- What this task involves: Please print all of the entries, matching them exactly.

═════ Material supplied ═════

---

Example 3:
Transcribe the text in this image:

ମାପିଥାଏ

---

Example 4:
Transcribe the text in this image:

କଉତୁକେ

═════

- Reply:
---

Example 3:
Transcribe the text in this image:

ମାପିଥାଏ

---

Example 4:
Transcribe the text in this image:

କଉତୁକେ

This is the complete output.